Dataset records
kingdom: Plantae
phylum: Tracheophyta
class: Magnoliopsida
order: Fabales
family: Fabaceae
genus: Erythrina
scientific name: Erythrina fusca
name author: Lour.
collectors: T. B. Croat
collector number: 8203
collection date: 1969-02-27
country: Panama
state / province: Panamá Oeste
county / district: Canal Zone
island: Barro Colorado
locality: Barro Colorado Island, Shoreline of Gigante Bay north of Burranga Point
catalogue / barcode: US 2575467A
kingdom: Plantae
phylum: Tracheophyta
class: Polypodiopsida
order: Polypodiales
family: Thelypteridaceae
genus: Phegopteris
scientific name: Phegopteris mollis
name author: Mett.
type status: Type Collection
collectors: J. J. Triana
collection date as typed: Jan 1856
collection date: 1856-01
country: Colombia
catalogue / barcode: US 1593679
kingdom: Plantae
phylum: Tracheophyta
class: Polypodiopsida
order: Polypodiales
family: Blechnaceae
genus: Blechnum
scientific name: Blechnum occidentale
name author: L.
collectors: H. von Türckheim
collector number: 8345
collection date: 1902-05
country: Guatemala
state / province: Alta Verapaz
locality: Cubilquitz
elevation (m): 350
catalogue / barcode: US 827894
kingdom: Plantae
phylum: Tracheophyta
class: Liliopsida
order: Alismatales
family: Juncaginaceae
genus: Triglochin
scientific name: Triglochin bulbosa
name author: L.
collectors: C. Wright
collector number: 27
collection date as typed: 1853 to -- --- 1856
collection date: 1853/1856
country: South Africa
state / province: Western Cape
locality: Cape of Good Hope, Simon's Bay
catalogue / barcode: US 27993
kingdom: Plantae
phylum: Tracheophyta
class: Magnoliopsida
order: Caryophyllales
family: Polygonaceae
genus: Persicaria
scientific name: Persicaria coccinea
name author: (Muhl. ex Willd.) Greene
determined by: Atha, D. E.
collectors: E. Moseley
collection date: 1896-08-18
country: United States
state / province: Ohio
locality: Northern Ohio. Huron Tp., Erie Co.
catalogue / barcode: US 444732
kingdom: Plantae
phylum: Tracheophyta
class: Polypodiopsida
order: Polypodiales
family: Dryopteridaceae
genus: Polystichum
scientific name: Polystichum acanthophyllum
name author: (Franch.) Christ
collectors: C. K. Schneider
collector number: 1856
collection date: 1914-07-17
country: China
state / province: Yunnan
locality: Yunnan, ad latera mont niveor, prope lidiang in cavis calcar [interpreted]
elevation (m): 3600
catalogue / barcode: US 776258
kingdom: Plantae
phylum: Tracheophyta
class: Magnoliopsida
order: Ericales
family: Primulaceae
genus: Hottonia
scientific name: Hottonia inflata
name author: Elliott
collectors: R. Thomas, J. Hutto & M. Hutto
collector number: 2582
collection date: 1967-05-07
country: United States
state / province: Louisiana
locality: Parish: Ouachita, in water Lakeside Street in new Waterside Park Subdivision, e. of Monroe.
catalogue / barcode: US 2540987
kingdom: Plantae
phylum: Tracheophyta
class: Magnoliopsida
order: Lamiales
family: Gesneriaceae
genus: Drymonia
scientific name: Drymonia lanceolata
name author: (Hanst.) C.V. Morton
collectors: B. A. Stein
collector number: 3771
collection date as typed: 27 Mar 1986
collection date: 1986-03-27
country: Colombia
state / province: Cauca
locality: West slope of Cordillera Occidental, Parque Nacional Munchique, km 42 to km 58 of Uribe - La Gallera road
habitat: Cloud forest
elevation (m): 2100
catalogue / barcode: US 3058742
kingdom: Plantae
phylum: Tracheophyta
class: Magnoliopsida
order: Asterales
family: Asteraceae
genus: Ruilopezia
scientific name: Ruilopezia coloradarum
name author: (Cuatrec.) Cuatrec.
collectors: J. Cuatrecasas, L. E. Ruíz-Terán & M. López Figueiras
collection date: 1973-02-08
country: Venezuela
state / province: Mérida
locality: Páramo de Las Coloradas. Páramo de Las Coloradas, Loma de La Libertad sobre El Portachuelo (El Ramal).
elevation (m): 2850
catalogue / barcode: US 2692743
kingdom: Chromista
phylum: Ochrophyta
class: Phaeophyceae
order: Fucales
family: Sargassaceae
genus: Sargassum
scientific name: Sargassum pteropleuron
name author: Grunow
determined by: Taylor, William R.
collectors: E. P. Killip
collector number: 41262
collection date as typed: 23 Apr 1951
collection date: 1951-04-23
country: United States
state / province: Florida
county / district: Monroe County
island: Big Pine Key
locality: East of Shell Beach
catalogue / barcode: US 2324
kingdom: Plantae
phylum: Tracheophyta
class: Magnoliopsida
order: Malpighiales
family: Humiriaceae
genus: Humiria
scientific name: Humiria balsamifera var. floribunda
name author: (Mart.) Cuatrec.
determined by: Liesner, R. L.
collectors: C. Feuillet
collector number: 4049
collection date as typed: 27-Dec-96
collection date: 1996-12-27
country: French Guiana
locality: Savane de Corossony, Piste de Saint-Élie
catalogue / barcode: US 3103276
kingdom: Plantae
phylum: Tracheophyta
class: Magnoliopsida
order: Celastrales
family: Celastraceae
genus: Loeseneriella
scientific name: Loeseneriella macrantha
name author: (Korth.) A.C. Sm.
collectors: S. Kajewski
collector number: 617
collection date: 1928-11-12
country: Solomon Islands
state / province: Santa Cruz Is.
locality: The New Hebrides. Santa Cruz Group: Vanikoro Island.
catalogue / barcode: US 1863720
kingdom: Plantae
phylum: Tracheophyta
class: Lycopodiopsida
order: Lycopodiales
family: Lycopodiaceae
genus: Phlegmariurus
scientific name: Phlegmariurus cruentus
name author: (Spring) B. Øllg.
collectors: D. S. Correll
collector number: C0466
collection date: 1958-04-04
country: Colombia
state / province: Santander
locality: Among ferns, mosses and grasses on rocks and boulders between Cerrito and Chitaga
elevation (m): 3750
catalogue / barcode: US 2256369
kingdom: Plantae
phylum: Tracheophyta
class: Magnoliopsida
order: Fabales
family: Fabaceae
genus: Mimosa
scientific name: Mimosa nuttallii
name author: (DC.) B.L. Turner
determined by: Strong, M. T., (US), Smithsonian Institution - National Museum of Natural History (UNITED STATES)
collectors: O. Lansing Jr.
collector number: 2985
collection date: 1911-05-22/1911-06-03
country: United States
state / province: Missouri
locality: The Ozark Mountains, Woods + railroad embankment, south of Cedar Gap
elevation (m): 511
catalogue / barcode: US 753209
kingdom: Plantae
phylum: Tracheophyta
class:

(Exercise directions)
Please reproduce every line of the records above word for word, from the first line to the last.

(Final answer)
kingdom: Plantae
phylum: Tracheophyta
class: Magnoliopsida
order: Fabales
family: Fabaceae
genus: Erythrina
scientific name: Erythrina fusca
name author: Lour.
collectors: T. B. Croat
collector number: 8203
collection date: 1969-02-27
country: Panama
state / province: Panamá Oeste
county / district: Canal Zone
island: Barro Colorado
locality: Barro Colorado Island, Shoreline of Gigante Bay north of Burranga Point
catalogue / barcode: US 2575467A
kingdom: Plantae
phylum: Tracheophyta
class: Polypodiopsida
order: Polypodiales
family: Thelypteridaceae
genus: Phegopteris
scientific name: Phegopteris mollis
name author: Mett.
type status: Type Collection
collectors: J. J. Triana
collection date as typed: Jan 1856
collection date: 1856-01
country: Colombia
catalogue / barcode: US 1593679
kingdom: Plantae
phylum: Tracheophyta
class: Polypodiopsida
order: Polypodiales
family: Blechnaceae
genus: Blechnum
scientific name: Blechnum occidentale
name author: L.
collectors: H. von Türckheim
collector number: 8345
collection date: 1902-05
country: Guatemala
state / province: Alta Verapaz
locality: Cubilquitz
elevation (m): 350
catalogue / barcode: US 827894
kingdom: Plantae
phylum: Tracheophyta
class: Liliopsida
order: Alismatales
family: Juncaginaceae
genus: Triglochin
scientific name: Triglochin bulbosa
name author: L.
collectors: C. Wright
collector number: 27
collection date as typed: 1853 to -- --- 1856
collection date: 1853/1856
country: South Africa
state / province: Western Cape
locality: Cape of Good Hope, Simon's Bay
catalogue / barcode: US 27993
kingdom: Plantae
phylum: Tracheophyta
class: Magnoliopsida
order: Caryophyllales
family: Polygonaceae
genus: Persicaria
scientific name: Persicaria coccinea
name author: (Muhl. ex Willd.) Greene
determined by: Atha, D. E.
collectors: E. Moseley
collection date: 1896-08-18
country: United States
state / province: Ohio
locality: Northern Ohio. Huron Tp., Erie Co.
catalogue / barcode: US 444732
kingdom: Plantae
phylum: Tracheophyta
class: Polypodiopsida
order: Polypodiales
family: Dryopteridaceae
genus: Polystichum
scientific name: Polystichum acanthophyllum
name author: (Franch.) Christ
collectors: C. K. Schneider
collector number: 1856
collection date: 1914-07-17
country: China
state / province: Yunnan
locality: Yunnan, ad latera mont niveor, prope lidiang in cavis calcar [interpreted]
elevation (m): 3600
catalogue / barcode: US 776258
kingdom: Plantae
phylum: Tracheophyta
class: Magnoliopsida
order: Ericales
family: Primulaceae
genus: Hottonia
scientific name: Hottonia inflata
name author: Elliott
collectors: R. Thomas, J. Hutto & M. Hutto
collector number: 2582
collection date: 1967-05-07
country: United States
state / province: Louisiana
locality: Parish: Ouachita, in water Lakeside Street in new Waterside Park Subdivision, e. of Monroe.
catalogue / barcode: US 2540987
kingdom: Plantae
phylum: Tracheophyta
class: Magnoliopsida
order: Lamiales
family: Gesneriaceae
genus: Drymonia
scientific name: Drymonia lanceolata
name author: (Hanst.) C.V. Morton
collectors: B. A. Stein
collector number: 3771
collection date as typed: 27 Mar 1986
collection date: 1986-03-27
country: Colombia
state / province: Cauca
locality: West slope of Cordillera Occidental, Parque Nacional Munchique, km 42 to km 58 of Uribe - La Gallera road
habitat: Cloud forest
elevation (m): 2100
catalogue / barcode: US 3058742
kingdom: Plantae
phylum: Tracheophyta
class: Magnoliopsida
order: Asterales
family: Asteraceae
genus: Ruilopezia
scientific name: Ruilopezia coloradarum
name author: (Cuatrec.) Cuatrec.
collectors: J. Cuatrecasas, L. E. Ruíz-Terán & M. López Figueiras
collection date: 1973-02-08
country: Venezuela
state / province: Mérida
locality: Páramo de Las Coloradas. Páramo de Las Coloradas, Loma de La Libertad sobre El Portachuelo (El Ramal).
elevation (m): 2850
catalogue / barcode: US 2692743
kingdom: Chromista
phylum: Ochrophyta
class: Phaeophyceae
order: Fucales
family: Sargassaceae
genus: Sargassum
scientific name: Sargassum pteropleuron
name author: Grunow
determined by: Taylor, William R.
collectors: E. P. Killip
collector number: 41262
collection date as typed: 23 Apr 1951
collection date: 1951-04-23
country: United States
state / province: Florida
county / district: Monroe County
island: Big Pine Key
locality: East of Shell Beach
catalogue / barcode: US 2324
kingdom: Plantae
phylum: Tracheophyta
class: Magnoliopsida
order: Malpighiales
family: Humiriaceae
genus: Humiria
scientific name: Humiria balsamifera var. floribunda
name author: (Mart.) Cuatrec.
determined by: Liesner, R. L.
collectors: C. Feuillet
collector number: 4049
collection date as typed: 27-Dec-96
collection date: 1996-12-27
country: French Guiana
locality: Savane de Corossony, Piste de Saint-Élie
catalogue / barcode: US 3103276
kingdom: Plantae
phylum: Tracheophyta
class: Magnoliopsida
order: Celastrales
family: Celastraceae
genus: Loeseneriella
scientific name: Loeseneriella macrantha
name author: (Korth.) A.C. Sm.
collectors: S. Kajewski
collector number: 617
collection date: 1928-11-12
country: Solomon Islands
state / province: Santa Cruz Is.
locality: The New Hebrides. Santa Cruz Group: Vanikoro Island.
catalogue / barcode: US 1863720
kingdom: Plantae
phylum: Tracheophyta
class: Lycopodiopsida
order: Lycopodiales
family: Lycopodiaceae
genus: Phlegmariurus
scientific name: Phlegmariurus cruentus
name author: (Spring) B. Øllg.
collectors: D. S. Correll
collector number: C0466
collection date: 1958-04-04
country: Colombia
state / province: Santander
locality: Among ferns, mosses and grasses on rocks and boulders between Cerrito and Chitaga
elevation (m): 3750
catalogue / barcode: US 2256369
kingdom: Plantae
phylum: Tracheophyta
class: Magnoliopsida
order: Fabales
family: Fabaceae
genus: Mimosa
scientific name: Mimosa nuttallii
name author: (DC.) B.L. Turner
determined by: Strong, M. T., (US), Smithsonian Institution - National Museum of Natural History (UNITED STATES)
collectors: O. Lansing Jr.
collector number: 2985
collection date: 1911-05-22/1911-06-03
country: United States
state / province: Missouri
locality: The Ozark Mountains, Woods + railroad embankment, south of Cedar Gap
elevation (m): 511
catalogue / barcode: US 753209
kingdom: Plantae
phylum: Tracheophyta
class:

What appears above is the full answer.